Configuration¶
PyODPS provides a series of configuration options, which can be obtained through odps.options
. Here is a simple example:
from odps import options
# configure lifecycle for all output tables (option lifecycle)
options.lifecycle = 30
# handle string type as bytes when downloading with Tunnel (option tunnel.string_as_binary)
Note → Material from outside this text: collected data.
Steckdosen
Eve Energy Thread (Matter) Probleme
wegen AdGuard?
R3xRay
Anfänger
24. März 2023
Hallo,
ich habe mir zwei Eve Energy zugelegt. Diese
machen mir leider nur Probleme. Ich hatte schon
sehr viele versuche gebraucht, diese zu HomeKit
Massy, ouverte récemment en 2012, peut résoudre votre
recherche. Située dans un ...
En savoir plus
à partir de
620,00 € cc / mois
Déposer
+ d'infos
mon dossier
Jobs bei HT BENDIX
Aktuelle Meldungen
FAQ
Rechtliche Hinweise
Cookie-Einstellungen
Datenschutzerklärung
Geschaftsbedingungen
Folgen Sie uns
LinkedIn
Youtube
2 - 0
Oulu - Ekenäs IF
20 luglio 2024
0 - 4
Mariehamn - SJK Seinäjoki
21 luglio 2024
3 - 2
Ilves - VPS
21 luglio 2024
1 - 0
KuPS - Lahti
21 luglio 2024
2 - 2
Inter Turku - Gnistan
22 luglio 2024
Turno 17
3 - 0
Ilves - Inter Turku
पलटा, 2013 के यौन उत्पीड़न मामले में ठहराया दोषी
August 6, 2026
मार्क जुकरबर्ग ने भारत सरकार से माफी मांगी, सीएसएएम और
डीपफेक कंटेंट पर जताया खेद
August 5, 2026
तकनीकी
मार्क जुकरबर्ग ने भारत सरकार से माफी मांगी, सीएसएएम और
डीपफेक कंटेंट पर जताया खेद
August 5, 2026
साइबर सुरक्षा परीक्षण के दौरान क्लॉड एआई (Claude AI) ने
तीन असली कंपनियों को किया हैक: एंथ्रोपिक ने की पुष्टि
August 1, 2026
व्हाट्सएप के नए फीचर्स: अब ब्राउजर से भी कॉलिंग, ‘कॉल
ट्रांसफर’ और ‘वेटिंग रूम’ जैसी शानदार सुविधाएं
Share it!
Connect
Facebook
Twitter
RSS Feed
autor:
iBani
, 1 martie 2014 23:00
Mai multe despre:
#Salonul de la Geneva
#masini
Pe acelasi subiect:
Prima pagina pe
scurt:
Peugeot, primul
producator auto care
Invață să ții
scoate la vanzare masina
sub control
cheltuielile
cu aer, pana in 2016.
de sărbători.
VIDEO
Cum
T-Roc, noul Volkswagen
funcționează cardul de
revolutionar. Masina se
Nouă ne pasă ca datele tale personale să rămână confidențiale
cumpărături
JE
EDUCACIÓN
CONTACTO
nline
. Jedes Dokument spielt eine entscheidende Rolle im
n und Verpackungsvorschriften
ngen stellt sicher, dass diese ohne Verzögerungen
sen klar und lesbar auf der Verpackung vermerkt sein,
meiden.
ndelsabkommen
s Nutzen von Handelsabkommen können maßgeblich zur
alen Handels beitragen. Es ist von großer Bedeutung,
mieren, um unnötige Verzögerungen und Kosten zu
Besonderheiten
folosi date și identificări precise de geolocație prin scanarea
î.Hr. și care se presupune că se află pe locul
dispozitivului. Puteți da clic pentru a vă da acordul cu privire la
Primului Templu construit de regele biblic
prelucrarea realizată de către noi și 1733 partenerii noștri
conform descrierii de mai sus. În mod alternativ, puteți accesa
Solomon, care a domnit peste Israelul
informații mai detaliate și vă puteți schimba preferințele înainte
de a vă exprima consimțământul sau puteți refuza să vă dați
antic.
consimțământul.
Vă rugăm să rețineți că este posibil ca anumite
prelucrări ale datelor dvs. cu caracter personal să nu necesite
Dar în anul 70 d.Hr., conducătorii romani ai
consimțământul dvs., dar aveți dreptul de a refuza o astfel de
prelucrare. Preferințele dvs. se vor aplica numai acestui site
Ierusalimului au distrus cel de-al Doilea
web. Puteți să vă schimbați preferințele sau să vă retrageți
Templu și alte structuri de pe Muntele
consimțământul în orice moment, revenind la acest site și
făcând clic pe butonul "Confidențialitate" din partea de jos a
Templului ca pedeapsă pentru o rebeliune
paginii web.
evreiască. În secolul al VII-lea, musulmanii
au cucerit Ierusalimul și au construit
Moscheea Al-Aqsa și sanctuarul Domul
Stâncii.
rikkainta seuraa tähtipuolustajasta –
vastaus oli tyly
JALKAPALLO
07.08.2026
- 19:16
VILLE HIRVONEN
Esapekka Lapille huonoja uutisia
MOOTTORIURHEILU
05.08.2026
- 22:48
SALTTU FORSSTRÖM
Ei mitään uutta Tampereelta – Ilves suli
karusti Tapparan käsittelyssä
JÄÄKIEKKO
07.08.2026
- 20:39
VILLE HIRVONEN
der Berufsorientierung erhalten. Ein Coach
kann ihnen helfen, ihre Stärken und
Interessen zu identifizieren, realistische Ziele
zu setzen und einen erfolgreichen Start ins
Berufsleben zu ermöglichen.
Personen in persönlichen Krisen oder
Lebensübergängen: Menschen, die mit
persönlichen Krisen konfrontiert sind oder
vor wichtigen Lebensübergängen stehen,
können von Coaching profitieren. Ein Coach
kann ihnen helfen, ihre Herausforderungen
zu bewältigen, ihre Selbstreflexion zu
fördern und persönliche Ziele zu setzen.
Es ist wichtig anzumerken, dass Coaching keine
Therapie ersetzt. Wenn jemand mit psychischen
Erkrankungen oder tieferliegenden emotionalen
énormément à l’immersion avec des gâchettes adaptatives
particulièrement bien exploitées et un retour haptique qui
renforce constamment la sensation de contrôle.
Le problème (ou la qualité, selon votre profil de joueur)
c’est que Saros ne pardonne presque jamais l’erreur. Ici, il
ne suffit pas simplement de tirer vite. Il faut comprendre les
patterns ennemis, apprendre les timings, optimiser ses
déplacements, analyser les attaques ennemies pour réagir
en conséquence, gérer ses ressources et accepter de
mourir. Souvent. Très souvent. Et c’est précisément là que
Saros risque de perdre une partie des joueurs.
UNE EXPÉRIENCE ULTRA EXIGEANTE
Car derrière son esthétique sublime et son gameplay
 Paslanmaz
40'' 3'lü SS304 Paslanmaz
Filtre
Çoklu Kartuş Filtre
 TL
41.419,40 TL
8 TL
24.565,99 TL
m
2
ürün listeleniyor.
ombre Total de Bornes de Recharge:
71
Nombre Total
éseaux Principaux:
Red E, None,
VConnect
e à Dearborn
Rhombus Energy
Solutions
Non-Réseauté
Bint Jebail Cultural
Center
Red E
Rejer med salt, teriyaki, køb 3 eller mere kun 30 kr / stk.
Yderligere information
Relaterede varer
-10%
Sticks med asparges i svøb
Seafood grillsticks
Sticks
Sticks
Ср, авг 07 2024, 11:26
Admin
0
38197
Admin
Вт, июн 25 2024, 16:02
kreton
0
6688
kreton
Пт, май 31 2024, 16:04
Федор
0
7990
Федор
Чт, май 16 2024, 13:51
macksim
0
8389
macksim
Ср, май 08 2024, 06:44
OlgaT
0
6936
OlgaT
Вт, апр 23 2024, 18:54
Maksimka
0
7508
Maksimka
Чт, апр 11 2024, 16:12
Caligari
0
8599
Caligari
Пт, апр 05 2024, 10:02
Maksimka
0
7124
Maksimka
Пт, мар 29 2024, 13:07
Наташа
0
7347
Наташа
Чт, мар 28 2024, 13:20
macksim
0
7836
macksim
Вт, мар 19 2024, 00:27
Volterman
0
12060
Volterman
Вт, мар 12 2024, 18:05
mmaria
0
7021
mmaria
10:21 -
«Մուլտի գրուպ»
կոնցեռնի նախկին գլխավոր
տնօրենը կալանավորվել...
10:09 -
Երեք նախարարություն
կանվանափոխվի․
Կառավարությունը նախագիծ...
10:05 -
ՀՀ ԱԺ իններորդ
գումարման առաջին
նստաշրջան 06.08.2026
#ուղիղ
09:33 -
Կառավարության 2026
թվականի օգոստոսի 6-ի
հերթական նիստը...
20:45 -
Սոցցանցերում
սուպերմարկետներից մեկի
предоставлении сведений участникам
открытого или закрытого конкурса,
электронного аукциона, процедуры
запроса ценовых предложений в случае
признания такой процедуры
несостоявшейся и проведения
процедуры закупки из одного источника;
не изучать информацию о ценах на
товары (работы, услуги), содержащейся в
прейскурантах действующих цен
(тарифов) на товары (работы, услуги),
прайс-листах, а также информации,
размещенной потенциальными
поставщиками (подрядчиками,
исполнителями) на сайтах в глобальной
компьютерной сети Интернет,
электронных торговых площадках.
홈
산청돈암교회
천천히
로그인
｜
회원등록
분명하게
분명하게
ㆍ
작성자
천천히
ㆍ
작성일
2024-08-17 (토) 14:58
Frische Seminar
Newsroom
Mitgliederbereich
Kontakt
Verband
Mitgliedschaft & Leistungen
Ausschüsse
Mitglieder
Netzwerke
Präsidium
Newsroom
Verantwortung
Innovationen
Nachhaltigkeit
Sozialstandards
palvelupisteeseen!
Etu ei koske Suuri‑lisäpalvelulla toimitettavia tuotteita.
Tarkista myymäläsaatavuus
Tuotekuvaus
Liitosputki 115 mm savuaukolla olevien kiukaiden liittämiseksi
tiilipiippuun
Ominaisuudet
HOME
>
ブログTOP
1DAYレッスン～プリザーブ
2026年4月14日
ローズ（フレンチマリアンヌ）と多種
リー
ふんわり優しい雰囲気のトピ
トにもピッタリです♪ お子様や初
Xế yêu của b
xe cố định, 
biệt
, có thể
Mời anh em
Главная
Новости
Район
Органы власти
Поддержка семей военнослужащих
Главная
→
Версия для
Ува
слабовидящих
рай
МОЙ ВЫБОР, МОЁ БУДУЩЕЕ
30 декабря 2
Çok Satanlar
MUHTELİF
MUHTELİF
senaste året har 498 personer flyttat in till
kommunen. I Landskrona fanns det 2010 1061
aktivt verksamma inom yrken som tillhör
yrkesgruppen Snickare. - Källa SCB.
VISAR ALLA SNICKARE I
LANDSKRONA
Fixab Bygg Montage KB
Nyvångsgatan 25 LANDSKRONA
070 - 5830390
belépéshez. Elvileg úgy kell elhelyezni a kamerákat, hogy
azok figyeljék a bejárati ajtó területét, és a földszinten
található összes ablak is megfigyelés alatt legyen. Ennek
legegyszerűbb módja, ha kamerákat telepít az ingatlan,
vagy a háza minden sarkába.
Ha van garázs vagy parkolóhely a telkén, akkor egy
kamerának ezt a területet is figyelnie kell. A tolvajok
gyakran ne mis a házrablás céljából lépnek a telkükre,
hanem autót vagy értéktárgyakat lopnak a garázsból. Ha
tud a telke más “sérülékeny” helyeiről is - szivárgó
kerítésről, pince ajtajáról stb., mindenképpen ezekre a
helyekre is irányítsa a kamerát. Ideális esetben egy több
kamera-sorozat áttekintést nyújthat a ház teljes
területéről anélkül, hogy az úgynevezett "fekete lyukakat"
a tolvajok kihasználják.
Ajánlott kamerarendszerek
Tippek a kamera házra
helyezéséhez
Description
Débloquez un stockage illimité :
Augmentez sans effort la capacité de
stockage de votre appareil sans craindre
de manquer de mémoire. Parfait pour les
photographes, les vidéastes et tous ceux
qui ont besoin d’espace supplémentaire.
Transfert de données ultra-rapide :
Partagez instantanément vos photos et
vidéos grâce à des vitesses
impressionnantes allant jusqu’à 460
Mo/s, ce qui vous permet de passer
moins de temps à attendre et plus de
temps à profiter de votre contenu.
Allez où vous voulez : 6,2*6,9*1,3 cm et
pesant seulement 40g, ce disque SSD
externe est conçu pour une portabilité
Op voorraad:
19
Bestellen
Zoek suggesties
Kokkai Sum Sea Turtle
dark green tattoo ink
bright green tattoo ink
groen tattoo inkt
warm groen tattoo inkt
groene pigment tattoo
options.tunnel.string_as_binary = True
# get more records when sorting the DataFrame with MaxCompute
options.df.odps.sort.limit = 100000000
The following lists configurable MaxCompute options:
General configurations¶
Option | Description | Default value |
---|---|---|
endpoint | MaxCompute Endpoint | None |
default_project | Default project | None |
logview_host | LogView host name | None |
logview_hours | LogView holding time (hours) | 24 |
local_timezone | Used time zone. None indicates that PyODPS takes no actions, True indicates local time, and False indicates UTC. The time zone of pytz package can also be used. | None |
lifecycle | Life cycles of all tables | None |
verify_ssl | Verify SSL certificate of the server end | True |
temp_lifecycle | Life cycles of temporary tables | 1 |
biz_id | User ID | None |
verbose | Whether to print logs | False |
verbose_log | Log receiver | None |
chunk_size | Size of write buffer | 1496 |
retry_times | Request retry times | 4 |
pool_connections | Number of cached connections in the connection pool | 10 |
pool_maxsize | Maximum capacity of the connection pool | 10 |
connect_timeout | Connection time-out | 120 |
read_timeout | Read time-out | 120 |
api_proxy | Proxy address for APIs | None |
data_proxy | Proxy address for data transfer | None |
completion_size | Limit on the number of object complete listing items | 10 |
display.notebook_widget | Use interactive plugins | True |
sql.settings | Global hints for MaxCompute SQL | None |
sql.use_odps2_extension | Enable MaxCompute 2.0 language extension | None |
sql.always_enable_schema | Enable Schema level under any scenario | None |
Data upload/download configurations¶
Option | Description | Default value |
---|---|---|
tunnel.endpoint | Tunnel Endpoint | None |
tunnel.use_instance_tunnel | Use Instance Tunnel to obtain the execution result | True |
tunnel.limit_instance_tunnel | Limit the number of results obtained by Instance Tunnel | None |
tunnel.string_as_binary | Use bytes instead of unicode in the string type | False |
DataFrame configurations¶
Option | Description | Default value |
---|---|---|
interactive | Whether in an interactive environment | Depend on the detection value |
df.analyze | Whether to enable non-MaxCompute built-in functions | True |
df.optimize | Whether to enable DataFrame overall optimization | True |
df.optimizes.pp | Whether to enable DataFrame predicate push down optimization | True |
df.optimizes.cp | Whether to enable DataFrame column tailoring optimization | True |
df.optimizes.tunnel | Whether to enable DataFrame tunnel optimization | True |
df.quote | Whether to use `` to mark fields and table names at the end of MaxCompute SQL | True |
df.libraries | Third-party library (resource name) that is used for DataFrame running | None |
df.supersede_libraries | Use uploaded package resource to supersede the version provided by MaxCompute | True |
df.odps.sort.limit | Limit count when sort is performed |
10000 |